**Set exercise**
Could you repeat the records word for word, from the line with "class: Bryopsida" through the end of the records?

**Input rows**
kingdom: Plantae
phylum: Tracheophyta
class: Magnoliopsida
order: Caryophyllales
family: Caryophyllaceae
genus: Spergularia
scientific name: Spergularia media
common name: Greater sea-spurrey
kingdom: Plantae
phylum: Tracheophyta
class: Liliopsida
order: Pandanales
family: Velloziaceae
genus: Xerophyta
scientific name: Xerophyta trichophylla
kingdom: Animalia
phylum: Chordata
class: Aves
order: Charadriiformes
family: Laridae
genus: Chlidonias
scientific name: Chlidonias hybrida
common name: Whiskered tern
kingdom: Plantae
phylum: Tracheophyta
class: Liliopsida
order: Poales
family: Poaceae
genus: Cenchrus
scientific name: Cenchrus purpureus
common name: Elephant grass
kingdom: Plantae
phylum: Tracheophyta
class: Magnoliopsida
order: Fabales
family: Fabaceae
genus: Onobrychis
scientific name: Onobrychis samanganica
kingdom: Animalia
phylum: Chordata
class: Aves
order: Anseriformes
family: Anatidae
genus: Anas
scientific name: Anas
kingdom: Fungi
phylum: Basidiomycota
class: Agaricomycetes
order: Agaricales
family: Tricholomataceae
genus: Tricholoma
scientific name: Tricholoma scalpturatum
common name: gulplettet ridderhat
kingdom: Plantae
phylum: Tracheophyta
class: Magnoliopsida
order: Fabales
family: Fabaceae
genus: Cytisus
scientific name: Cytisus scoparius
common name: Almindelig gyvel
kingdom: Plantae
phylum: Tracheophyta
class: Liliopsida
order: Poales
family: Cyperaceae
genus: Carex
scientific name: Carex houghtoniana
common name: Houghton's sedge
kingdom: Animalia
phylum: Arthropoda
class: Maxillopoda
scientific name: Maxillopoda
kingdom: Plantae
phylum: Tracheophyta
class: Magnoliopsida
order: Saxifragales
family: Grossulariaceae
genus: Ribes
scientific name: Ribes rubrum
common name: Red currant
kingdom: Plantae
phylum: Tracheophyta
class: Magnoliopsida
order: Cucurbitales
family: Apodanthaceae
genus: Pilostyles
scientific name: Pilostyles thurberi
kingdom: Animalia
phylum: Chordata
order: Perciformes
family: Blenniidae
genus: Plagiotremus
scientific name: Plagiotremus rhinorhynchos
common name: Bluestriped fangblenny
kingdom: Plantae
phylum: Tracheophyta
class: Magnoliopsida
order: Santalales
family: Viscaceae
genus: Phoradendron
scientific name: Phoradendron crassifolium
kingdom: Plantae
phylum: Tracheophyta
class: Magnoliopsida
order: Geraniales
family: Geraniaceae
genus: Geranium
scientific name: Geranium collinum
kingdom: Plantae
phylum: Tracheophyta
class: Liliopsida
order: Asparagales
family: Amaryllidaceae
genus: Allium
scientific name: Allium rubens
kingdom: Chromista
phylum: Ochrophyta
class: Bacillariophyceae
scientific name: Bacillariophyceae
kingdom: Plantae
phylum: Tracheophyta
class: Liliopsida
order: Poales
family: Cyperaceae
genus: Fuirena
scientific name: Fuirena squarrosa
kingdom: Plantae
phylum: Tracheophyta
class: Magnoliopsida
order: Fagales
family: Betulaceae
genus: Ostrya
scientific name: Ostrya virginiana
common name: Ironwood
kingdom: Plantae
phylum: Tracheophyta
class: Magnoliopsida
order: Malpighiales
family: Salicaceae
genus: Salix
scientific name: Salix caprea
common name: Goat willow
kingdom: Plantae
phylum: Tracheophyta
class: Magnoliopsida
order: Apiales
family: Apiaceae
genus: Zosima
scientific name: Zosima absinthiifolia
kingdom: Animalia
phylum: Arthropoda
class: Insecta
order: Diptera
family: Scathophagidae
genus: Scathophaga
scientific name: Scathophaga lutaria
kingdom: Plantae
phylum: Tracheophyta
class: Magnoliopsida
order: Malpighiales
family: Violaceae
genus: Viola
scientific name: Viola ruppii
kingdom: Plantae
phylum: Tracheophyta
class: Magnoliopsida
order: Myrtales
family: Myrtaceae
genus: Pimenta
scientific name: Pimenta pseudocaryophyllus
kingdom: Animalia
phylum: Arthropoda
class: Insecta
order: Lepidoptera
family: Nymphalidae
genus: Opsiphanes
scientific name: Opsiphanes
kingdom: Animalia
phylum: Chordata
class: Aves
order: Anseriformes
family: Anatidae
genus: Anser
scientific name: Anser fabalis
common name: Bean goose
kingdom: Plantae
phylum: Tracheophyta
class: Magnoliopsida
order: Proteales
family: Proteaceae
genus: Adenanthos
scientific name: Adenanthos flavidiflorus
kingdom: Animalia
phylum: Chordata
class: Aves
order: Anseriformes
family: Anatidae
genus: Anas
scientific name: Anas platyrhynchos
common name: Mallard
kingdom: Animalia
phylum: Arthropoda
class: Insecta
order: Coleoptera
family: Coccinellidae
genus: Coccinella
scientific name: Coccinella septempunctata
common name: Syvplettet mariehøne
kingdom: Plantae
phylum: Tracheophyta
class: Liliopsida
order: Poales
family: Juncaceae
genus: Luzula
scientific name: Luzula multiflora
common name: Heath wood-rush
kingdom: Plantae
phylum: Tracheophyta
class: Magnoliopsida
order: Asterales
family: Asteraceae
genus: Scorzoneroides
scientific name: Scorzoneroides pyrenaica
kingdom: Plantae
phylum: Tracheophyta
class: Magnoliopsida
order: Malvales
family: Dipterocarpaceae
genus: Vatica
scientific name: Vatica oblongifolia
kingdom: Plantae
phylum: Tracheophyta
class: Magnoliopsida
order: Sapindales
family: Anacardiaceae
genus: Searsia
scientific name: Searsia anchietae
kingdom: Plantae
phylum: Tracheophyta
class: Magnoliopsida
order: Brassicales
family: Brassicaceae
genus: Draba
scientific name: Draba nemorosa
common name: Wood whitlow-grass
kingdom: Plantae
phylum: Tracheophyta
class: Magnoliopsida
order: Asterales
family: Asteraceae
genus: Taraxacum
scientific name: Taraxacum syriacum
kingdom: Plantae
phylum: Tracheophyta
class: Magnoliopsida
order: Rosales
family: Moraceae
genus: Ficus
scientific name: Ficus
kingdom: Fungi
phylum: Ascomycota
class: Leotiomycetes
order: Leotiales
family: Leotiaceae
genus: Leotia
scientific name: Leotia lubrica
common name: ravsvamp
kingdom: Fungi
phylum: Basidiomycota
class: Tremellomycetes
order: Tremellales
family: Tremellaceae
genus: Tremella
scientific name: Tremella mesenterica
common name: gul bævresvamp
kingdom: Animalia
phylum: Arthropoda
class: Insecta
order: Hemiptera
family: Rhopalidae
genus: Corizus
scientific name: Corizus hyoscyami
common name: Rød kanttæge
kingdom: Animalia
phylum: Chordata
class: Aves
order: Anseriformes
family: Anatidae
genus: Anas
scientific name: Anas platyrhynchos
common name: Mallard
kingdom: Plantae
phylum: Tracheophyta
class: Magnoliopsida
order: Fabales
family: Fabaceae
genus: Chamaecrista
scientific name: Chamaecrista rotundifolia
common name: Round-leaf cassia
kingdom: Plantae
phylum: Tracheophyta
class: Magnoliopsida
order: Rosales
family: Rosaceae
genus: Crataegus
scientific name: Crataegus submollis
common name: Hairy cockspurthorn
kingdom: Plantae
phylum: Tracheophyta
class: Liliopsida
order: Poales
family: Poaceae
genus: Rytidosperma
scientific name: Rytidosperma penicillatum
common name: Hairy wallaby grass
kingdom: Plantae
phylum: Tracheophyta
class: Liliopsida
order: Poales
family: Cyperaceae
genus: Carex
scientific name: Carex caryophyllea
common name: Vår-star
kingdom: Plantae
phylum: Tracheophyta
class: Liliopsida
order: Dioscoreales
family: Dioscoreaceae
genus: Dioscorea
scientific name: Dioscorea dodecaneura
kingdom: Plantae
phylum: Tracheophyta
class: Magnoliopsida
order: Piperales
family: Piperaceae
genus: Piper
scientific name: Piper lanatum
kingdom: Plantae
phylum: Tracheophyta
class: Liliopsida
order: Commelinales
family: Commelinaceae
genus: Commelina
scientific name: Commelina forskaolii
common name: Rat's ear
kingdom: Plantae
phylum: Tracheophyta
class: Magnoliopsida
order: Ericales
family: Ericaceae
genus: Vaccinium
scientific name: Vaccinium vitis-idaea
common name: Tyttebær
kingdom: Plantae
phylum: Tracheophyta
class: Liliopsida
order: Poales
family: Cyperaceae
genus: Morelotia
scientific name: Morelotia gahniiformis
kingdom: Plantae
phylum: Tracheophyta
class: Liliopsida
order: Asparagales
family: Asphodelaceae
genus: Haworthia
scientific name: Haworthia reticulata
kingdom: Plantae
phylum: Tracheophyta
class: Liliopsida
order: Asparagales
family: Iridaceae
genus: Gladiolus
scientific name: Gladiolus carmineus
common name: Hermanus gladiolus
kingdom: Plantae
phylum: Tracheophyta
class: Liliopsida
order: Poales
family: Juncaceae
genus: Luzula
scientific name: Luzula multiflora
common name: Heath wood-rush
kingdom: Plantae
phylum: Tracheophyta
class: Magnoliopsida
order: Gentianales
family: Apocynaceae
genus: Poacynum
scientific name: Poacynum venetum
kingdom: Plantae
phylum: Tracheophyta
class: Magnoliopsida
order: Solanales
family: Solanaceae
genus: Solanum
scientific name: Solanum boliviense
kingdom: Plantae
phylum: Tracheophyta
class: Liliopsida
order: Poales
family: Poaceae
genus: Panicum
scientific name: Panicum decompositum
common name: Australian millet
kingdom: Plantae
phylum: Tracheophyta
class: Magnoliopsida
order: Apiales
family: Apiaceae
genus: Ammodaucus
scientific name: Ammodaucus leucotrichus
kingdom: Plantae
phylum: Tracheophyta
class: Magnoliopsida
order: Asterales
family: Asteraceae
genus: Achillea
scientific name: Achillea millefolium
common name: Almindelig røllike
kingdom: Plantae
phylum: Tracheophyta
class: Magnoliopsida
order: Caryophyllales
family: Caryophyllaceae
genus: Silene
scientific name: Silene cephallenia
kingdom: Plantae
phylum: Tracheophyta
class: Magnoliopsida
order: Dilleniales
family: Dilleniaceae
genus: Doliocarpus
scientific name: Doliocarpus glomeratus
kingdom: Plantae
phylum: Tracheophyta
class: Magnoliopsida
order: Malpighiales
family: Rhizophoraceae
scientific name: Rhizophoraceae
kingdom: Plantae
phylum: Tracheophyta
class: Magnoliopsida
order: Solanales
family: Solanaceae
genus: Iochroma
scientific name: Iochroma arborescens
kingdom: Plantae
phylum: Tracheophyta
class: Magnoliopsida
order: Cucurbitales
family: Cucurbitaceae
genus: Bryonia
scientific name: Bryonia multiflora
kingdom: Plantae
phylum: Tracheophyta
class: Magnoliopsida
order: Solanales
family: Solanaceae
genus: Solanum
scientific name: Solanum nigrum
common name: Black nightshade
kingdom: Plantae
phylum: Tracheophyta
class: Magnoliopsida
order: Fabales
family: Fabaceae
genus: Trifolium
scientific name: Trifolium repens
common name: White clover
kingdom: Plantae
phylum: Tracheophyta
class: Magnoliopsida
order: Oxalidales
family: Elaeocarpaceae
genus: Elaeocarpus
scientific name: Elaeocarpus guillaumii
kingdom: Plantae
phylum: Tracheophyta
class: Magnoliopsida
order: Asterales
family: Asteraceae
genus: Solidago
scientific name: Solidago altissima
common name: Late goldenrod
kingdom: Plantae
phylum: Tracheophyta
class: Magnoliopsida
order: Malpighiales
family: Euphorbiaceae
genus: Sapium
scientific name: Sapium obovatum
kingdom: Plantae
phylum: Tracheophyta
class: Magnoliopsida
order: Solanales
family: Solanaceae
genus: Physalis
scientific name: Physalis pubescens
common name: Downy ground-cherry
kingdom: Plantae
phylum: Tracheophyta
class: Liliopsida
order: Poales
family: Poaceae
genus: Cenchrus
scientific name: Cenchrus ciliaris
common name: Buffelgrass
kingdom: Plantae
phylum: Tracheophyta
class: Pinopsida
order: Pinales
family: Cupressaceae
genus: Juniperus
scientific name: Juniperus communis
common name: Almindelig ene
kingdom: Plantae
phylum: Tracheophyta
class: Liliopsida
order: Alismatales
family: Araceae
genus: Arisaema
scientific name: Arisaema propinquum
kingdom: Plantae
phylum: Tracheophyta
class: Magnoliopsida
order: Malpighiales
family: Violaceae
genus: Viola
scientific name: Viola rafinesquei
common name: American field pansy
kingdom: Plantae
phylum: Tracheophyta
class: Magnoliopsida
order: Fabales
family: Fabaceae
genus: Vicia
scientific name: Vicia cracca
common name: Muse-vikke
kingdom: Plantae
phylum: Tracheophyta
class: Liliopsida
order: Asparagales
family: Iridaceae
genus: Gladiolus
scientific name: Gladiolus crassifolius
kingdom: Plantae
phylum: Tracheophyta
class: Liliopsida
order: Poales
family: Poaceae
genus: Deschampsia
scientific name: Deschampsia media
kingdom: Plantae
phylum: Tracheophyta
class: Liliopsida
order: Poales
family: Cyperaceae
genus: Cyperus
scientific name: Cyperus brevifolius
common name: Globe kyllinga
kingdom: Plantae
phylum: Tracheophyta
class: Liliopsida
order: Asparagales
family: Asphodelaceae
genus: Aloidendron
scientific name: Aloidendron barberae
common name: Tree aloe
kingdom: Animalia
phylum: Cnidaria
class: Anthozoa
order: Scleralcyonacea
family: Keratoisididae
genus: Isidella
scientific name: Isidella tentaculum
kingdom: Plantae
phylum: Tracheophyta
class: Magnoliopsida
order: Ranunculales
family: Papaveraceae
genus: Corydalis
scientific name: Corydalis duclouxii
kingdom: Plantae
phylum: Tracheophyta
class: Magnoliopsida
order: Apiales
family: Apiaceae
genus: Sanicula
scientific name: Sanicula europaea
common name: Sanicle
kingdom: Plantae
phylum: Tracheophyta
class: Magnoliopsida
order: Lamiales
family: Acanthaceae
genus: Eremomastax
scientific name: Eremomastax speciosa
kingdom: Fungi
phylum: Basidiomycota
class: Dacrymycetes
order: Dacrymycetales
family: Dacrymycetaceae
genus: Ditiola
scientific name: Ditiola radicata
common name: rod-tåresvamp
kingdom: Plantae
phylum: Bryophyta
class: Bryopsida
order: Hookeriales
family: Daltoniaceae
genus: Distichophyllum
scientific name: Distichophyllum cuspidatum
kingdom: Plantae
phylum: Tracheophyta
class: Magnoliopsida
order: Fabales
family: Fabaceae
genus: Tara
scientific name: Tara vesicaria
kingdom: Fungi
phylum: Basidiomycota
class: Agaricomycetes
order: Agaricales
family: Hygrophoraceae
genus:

**Response below**
class: Bryopsida
order: Hookeriales
family: Daltoniaceae
genus: Distichophyllum
scientific name: Distichophyllum cuspidatum
kingdom: Plantae
phylum: Tracheophyta
class: Magnoliopsida
order: Fabales
family: Fabaceae
genus: Tara
scientific name: Tara vesicaria
kingdom: Fungi
phylum: Basidiomycota
class: Agaricomycetes
order: Agaricales
family: Hygrophoraceae
genus:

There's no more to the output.